The connection between joy and the commandments is counter-intuitive to many people in modern culture. And yet that connection is laid out plainly in the Scriptures. The very first Psalm describes the just man as one to whom God’s law is delightful: “the law of the Lord is his joy he finds pleasure in the Law of God” (Psalm 1:2). Not his “obligation,” but his joy. Christ Himself reaffirms this connection for His disciples: “If you keep my commandments, you will remain in my love, just as I have kept my Father’s commandments and remain in his love. I have told you this so that my joy may be in you and your joy may be complete” (John 15:10-11). Why is the commandment of the Lord a source of joy? Because joy comes from fulfilling our design, and God’s commandment reveals our design.

## Data provided
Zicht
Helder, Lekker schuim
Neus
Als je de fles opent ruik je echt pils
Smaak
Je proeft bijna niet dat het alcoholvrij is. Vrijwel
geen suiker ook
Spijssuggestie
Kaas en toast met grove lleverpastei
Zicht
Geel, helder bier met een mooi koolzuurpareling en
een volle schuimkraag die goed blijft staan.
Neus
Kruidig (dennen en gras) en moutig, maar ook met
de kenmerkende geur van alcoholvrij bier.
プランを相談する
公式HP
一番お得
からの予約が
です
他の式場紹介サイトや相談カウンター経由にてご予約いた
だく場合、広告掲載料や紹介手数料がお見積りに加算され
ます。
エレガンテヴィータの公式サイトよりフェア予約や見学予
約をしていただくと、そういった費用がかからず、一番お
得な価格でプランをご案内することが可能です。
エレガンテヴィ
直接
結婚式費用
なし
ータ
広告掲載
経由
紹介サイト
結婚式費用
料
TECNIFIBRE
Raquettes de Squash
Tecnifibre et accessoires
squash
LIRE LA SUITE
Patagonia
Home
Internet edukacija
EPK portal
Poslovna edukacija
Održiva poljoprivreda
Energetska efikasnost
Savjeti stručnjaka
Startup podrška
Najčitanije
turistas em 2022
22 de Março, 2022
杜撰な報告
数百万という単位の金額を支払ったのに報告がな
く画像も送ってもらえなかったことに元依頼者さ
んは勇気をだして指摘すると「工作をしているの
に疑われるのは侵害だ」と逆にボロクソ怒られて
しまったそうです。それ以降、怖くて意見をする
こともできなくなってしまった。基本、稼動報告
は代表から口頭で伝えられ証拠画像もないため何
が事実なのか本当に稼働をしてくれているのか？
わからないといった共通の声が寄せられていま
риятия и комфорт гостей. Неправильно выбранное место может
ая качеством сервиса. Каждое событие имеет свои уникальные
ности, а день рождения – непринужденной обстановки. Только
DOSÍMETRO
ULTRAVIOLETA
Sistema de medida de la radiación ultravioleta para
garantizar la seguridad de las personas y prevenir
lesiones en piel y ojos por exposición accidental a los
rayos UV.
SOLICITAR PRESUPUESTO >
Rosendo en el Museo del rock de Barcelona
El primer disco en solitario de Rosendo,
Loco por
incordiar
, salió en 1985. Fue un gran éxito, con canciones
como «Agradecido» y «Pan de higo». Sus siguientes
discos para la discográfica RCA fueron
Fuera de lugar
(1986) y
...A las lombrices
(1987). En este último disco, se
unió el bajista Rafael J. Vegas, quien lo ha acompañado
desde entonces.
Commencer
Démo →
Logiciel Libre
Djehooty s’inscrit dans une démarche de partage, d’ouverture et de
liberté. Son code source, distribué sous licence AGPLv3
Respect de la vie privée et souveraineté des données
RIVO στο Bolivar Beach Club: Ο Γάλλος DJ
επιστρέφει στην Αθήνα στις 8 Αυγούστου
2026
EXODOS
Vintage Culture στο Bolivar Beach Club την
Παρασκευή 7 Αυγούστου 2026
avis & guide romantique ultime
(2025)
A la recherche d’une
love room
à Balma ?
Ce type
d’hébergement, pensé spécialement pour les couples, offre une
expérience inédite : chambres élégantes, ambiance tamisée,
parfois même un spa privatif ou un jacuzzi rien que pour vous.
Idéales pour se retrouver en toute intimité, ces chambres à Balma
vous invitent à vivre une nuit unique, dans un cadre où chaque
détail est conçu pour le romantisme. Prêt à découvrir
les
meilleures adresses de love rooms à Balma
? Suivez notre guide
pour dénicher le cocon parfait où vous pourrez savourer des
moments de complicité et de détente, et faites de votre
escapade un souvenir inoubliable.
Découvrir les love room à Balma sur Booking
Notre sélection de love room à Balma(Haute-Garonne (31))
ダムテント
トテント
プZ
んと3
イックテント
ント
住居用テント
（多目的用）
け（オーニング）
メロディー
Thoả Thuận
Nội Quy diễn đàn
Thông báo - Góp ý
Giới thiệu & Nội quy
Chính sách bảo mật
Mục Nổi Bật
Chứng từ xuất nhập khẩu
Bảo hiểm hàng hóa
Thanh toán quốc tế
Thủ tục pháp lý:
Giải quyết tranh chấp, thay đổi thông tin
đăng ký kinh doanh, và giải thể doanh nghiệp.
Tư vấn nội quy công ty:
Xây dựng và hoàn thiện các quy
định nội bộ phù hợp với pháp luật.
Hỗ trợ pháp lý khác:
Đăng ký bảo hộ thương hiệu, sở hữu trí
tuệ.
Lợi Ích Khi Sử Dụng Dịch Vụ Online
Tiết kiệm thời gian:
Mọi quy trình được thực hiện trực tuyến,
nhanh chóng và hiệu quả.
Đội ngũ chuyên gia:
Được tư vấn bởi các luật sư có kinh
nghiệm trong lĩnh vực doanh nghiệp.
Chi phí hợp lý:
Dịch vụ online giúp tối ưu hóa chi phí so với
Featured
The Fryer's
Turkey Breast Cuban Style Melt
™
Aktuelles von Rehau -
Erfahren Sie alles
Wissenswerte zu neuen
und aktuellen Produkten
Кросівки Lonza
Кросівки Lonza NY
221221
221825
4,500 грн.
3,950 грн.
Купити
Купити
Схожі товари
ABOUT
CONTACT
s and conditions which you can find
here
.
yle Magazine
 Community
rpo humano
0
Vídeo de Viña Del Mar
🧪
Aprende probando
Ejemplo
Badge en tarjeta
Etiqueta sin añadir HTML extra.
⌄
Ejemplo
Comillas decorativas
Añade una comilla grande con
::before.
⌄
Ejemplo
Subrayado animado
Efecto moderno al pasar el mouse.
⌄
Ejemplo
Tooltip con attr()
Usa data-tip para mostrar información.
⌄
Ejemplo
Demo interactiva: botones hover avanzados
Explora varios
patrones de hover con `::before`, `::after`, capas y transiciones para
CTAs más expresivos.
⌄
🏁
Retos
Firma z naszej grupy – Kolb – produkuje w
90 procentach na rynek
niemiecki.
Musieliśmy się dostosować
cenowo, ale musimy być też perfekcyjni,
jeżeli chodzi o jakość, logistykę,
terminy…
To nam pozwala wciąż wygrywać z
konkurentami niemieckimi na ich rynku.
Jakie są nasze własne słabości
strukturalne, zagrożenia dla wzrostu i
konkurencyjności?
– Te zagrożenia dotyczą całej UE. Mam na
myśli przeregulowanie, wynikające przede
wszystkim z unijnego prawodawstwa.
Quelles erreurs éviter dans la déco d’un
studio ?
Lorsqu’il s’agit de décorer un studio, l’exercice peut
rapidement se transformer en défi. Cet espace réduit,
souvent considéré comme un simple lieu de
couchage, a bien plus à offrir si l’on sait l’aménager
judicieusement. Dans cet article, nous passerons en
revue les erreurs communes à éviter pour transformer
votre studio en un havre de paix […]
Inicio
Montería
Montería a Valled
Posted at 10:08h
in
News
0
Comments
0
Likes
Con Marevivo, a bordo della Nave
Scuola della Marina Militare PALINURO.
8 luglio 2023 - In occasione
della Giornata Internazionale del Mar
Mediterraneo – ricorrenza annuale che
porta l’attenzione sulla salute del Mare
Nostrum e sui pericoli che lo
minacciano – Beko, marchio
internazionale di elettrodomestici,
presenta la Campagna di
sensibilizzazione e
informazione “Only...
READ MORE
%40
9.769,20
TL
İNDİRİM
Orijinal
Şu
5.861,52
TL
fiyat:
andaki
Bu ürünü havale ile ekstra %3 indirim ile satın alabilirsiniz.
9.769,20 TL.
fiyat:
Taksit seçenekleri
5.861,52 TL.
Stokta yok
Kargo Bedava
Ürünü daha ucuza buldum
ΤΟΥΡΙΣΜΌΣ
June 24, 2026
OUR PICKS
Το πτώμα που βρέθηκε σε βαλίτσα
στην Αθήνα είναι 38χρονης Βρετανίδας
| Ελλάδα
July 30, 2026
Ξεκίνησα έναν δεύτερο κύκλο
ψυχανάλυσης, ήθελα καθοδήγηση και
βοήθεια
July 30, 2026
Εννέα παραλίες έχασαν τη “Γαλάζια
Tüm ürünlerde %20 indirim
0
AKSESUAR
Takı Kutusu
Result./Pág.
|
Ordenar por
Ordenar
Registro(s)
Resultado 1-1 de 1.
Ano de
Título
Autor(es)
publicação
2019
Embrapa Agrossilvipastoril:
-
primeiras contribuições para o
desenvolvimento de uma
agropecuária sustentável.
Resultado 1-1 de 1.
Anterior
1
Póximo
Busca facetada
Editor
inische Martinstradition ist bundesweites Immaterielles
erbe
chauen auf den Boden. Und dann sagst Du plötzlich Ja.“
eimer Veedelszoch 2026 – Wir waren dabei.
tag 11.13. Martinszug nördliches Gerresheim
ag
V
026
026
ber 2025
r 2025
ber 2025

## Assigned task
Continue the passage on joy and the commandments, picking up after its final sentence.

## Response to this exercise
When my children were somewhere between one and two years old, they all developed a taste for the woodchips that cover the ground at most of the local playgrounds. Whenever I caught them putting a woodchip in their mouth, I take it away and say, “Don’t eat that.” That’s my law: don’t eat woodchips. Of course, they didn’t get it, and thought I was being mean. But that’s just because they didn’t understand their own internal structure as well as I do. I knew they would get more pleasure, more delight, from not choking to death or trying to digest a massive splinter. And my law, even if they didn’t’ realize it, expressed the way they are made and the way to be happy. So it’s no surprise to me that God’s first law to His children in the Garden of Eden was, “Don’t eat that; it could kill you.” And it’s no surprise that they didn’t understand, and disobeyed, and that the disobedience made them miserable. Because there’s an intrinsic relationship between a) God’s commandments; b) human design; and c) joy.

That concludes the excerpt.